Supplied records: Begin
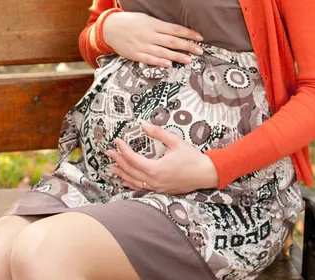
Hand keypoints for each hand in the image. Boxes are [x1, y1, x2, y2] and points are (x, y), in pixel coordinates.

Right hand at [102, 11, 203, 66]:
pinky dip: (159, 62)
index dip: (188, 34)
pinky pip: (149, 59)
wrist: (109, 28)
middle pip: (172, 41)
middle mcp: (149, 34)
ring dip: (177, 56)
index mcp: (153, 24)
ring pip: (162, 52)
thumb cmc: (130, 21)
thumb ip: (160, 25)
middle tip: (200, 51)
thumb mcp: (146, 18)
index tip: (200, 37)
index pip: (175, 29)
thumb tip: (177, 31)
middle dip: (187, 46)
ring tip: (189, 60)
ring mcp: (142, 45)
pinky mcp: (135, 54)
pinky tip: (169, 65)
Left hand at [104, 121, 218, 194]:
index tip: (117, 141)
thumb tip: (143, 124)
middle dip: (118, 161)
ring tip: (111, 168)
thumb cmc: (192, 158)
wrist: (205, 174)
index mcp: (156, 169)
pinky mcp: (161, 191)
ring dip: (122, 174)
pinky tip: (126, 180)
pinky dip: (131, 183)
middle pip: (131, 171)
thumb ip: (158, 133)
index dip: (123, 150)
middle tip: (108, 153)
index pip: (134, 159)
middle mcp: (154, 181)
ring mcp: (157, 188)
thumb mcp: (175, 141)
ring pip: (134, 182)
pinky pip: (141, 188)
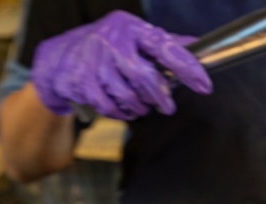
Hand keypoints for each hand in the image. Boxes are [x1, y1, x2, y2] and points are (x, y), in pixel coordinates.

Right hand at [31, 10, 211, 120]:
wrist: (61, 55)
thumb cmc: (105, 44)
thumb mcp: (133, 35)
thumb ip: (163, 43)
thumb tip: (197, 45)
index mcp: (130, 27)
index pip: (165, 46)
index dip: (187, 66)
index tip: (204, 84)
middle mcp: (112, 41)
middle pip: (144, 77)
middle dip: (160, 96)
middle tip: (168, 106)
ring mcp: (94, 63)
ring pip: (127, 95)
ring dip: (141, 107)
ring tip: (143, 106)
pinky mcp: (82, 83)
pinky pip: (110, 107)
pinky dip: (122, 113)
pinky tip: (125, 109)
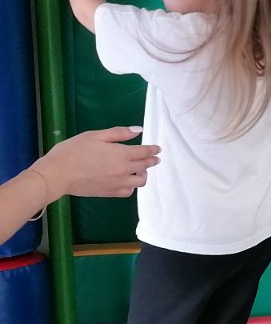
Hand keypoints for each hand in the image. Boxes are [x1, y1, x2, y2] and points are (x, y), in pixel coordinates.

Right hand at [31, 126, 158, 199]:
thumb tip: (138, 130)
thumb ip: (118, 133)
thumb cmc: (73, 151)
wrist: (58, 174)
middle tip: (154, 159)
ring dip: (143, 174)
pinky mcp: (111, 193)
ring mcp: (119, 183)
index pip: (144, 152)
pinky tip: (127, 182)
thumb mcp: (95, 136)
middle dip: (152, 161)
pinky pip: (128, 192)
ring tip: (140, 170)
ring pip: (140, 181)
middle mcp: (124, 170)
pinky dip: (131, 186)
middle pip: (145, 166)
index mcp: (122, 154)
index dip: (153, 150)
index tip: (158, 149)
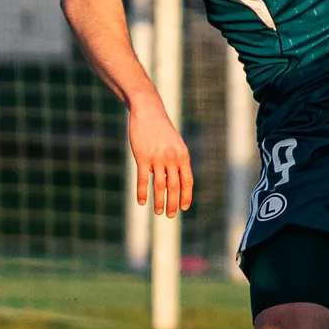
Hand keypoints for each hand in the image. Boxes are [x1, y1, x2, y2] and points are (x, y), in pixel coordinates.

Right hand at [128, 90, 191, 217]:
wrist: (149, 112)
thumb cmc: (162, 130)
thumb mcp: (175, 144)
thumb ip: (177, 161)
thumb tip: (177, 180)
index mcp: (183, 155)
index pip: (187, 181)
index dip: (186, 196)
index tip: (184, 207)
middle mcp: (172, 158)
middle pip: (174, 187)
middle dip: (173, 203)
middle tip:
Supplied records: End
**Exercise objective**
The lines above starting at the one that holds "pinky mcp: (135, 54)" and ending at the one that holds "thumb mcp: (133, 35)" are to be written out exactly, ends included, and no pictures are to be copied.

**Task answer**
pinky mcp: (135, 54)
pinky tip: (169, 65)
Left hand at [104, 121, 218, 194]:
index tip: (117, 141)
thumb tip: (143, 124)
middle dip: (118, 161)
ring tip: (111, 168)
thumb cmc: (192, 158)
wrist: (205, 174)
index mcp: (156, 169)
pinky mcp: (161, 191)
ring dip: (122, 174)
pinky tip: (126, 180)
pinky dip: (131, 183)
middle pip: (131, 171)
thumb ip: (158, 133)
index dip: (123, 150)
middle tip: (108, 153)
index pip: (134, 159)
middle mcp: (154, 181)
ring mcp: (157, 188)
thumb mcp: (175, 141)
ring pip: (134, 182)
pinky pip: (141, 188)
Hand keypoints for each hand in the image. Boxes are [x1, y1, x2, y2] and points are (x, y), in pixel coordinates.

Right hand at [31, 10, 211, 120]:
wrist: (61, 55)
thumb cmc: (105, 44)
thumb mcp: (133, 35)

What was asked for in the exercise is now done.